Greetings, internets.

I am now so good at the mercenary artist lifestyle that I feel qualified to offer tips on care and feeding. I will now address soy. More specifically, soy in its pure form: soy protein powder.

Similar to flour in appearance and consistency, soy powder can be purchased in bulk from any granola-humping hippie-friendly outlet. I got mine at QFC last time. Added to macaroni and cheese, baked goods, or even the ubiquitous and infinitely versatile ramen noodle, soy protein powder provides much-needed protein to the not-yet-starving artist. I will admit that it does slightly change the taste and texture of foods, but stop whining.

My kodiak bear-like ravenings for protein are only matched in ferocity by my terror of leaving my apartment. Thus it was that I found myself alone and hungry at 3AM, with nothing consumable within reach but olive oil, tap water and soy powder. And in that darkest night, my friends, was the soycake born. And borne. Screaming. Into my gaping maw.

Ingredients:

  • soy powder
  • water or milk
  • oil or butter or whatever for cooking
Special Bonus Stage: add seasonings or other junk; whatever you have lying around. I've used cinnamon, ginger, sugar, eggs, basil, salt, pepper, "chicken seasoning", miso, cream, etc. etc. etc. Depends on what you crave at that precise moment.

Now grease frying pan. Combine liquid and powder in bowl. Add liquid and blend until...blended, and vaguely pour- or scoop-able. The chunks never really go away. Ladle a blob into heated pan. Let sizzle. When golden around edges (which tend to bleed out a bit), use spatula or digging claws to shove thinned edges back towards the main mass. Flip. Shove.
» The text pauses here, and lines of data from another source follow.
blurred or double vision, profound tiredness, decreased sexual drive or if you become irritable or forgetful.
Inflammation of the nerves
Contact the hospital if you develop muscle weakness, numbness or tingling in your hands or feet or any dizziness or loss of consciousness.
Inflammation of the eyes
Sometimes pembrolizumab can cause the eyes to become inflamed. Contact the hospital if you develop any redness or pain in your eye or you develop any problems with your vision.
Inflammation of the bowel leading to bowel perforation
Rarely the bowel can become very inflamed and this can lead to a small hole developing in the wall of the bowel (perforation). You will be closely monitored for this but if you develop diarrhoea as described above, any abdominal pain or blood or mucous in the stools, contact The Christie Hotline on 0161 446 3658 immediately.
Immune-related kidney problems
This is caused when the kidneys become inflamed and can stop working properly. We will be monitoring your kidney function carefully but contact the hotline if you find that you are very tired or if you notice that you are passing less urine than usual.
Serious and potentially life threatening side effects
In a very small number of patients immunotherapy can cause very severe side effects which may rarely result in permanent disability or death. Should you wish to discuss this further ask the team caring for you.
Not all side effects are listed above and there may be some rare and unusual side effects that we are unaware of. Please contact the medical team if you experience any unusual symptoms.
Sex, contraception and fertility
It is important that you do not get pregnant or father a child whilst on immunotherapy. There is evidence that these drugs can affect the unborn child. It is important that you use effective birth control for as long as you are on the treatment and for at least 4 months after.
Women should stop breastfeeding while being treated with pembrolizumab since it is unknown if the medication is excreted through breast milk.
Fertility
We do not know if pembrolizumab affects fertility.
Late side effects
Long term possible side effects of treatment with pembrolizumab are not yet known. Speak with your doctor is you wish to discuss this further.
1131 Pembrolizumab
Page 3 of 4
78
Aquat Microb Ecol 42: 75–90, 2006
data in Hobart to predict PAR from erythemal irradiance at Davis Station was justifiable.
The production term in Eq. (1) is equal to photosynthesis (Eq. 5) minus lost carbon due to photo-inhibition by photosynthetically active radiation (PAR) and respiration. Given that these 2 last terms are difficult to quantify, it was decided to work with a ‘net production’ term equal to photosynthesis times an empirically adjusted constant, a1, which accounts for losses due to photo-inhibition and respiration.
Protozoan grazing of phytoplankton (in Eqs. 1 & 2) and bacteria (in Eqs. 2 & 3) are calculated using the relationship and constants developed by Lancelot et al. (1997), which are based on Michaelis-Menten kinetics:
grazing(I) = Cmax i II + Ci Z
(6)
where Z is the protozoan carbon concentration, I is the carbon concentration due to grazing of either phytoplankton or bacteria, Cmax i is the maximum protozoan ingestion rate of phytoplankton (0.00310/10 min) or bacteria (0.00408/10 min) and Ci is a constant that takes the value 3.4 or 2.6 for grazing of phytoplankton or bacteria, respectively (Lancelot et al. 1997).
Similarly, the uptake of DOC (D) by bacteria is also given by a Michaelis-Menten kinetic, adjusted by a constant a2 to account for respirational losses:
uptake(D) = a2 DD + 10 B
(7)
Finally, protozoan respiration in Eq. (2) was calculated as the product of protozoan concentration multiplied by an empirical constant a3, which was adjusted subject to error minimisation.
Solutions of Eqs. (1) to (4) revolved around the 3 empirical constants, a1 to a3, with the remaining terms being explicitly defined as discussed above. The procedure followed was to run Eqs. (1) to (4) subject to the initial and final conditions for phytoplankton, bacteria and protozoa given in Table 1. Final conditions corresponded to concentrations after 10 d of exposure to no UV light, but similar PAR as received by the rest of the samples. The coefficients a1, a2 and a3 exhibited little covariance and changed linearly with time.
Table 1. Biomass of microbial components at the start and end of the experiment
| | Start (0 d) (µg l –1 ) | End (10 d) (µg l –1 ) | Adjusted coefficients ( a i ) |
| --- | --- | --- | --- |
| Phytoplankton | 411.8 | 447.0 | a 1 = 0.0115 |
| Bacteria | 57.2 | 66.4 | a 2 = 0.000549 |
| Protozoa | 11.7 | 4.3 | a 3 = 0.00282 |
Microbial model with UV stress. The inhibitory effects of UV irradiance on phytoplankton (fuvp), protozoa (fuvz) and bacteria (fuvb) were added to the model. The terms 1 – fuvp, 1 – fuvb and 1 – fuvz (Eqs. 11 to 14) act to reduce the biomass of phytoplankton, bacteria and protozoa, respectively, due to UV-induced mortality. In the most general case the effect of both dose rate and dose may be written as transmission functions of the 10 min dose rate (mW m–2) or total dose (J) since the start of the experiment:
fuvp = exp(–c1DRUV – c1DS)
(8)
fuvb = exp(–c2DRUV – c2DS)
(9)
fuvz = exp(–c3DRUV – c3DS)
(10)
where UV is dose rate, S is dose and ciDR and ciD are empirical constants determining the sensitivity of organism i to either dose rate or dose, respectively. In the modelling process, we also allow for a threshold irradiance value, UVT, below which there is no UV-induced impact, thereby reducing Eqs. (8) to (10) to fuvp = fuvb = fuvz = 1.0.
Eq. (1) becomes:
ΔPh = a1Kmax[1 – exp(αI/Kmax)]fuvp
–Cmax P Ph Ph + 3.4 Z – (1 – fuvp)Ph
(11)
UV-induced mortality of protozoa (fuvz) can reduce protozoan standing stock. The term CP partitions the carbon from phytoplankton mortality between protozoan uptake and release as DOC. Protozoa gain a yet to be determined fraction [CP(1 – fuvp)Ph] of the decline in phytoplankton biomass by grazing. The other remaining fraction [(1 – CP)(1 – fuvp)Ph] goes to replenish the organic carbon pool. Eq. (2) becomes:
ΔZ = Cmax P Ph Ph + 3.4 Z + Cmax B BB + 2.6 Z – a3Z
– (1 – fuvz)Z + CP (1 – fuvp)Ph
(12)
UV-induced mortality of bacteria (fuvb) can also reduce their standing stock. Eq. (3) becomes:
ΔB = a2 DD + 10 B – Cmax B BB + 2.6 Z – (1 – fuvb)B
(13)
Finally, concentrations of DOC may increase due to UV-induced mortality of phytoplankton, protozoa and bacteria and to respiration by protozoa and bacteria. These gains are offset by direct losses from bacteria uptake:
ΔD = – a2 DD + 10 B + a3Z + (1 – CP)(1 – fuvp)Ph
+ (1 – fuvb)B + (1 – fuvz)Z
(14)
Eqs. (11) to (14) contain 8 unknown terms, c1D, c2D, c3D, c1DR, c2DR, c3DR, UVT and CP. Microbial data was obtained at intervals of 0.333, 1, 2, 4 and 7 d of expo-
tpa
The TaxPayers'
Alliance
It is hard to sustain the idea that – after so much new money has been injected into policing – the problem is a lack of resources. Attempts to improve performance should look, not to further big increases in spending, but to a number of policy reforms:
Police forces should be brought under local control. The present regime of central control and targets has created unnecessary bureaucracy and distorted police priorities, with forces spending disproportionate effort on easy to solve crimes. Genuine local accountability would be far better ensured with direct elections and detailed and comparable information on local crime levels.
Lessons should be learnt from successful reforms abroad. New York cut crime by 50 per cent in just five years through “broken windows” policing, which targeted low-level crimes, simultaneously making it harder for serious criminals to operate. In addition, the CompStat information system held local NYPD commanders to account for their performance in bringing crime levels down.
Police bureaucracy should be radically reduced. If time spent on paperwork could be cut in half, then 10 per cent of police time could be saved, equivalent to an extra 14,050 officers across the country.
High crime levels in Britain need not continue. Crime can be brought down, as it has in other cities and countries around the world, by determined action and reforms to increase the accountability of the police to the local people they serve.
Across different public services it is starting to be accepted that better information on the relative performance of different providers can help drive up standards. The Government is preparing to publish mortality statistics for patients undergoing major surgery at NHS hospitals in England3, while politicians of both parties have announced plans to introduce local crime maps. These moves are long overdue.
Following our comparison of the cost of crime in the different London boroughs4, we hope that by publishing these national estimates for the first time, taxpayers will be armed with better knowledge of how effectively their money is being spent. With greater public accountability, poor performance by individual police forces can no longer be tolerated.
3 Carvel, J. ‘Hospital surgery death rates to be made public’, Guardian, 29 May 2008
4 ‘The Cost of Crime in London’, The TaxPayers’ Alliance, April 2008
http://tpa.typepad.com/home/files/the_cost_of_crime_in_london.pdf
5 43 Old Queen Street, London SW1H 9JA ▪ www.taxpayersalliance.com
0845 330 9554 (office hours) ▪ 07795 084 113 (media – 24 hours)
When both sides are brownish or gold, up to you, remove from pan and consume however you wish. I just had an unseasoned one with cream cheese and a little strawberry jam. And of course butter. Soy tastes like rubber nothing, so it is the ideal butter vehicle.

In consistency, the finished cake is similar to an english muffin that has been run over by a truck. Thin, unfluffy, slightly bouncy. More-cooked bits are delightfully crunchy, and I am not being sarcastic about the delight. Tastes exactly like whatever you put on it.

I like them because they are cheap, yes, but also because I can destroy cravings for carbohydrates with one. Looks like a pancake, smells like a pancake, tastes like butter, good enough says the stupid, food-processing part of my brain, and cancels Defcarb 4. Actually it's better than a pancake because I'm full after eating ONE. Soycake for teh win.

This is my contribution to mankind. I am spent. Leave me to die.

(actually I have a sneaking suspicion that it could replace flour in a cookie recipe and be awesome, but I have yet to try it. I would show you a picture of the beast, but my camera is broken.)